Instruction:
Set the data down once more, exactly as it is written.
Records for the exercise: Begin
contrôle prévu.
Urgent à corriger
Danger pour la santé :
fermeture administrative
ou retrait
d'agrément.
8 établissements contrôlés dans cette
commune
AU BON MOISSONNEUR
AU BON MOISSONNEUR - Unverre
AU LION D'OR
Records for the exercise: End
Completed task:
contrôle prévu.
Urgent à corriger
Danger pour la santé :
fermeture administrative
ou retrait
d'agrément.
8 établissements contrôlés dans cette
commune
AU BON MOISSONNEUR
AU BON MOISSONNEUR - Unverre
AU LION D'OR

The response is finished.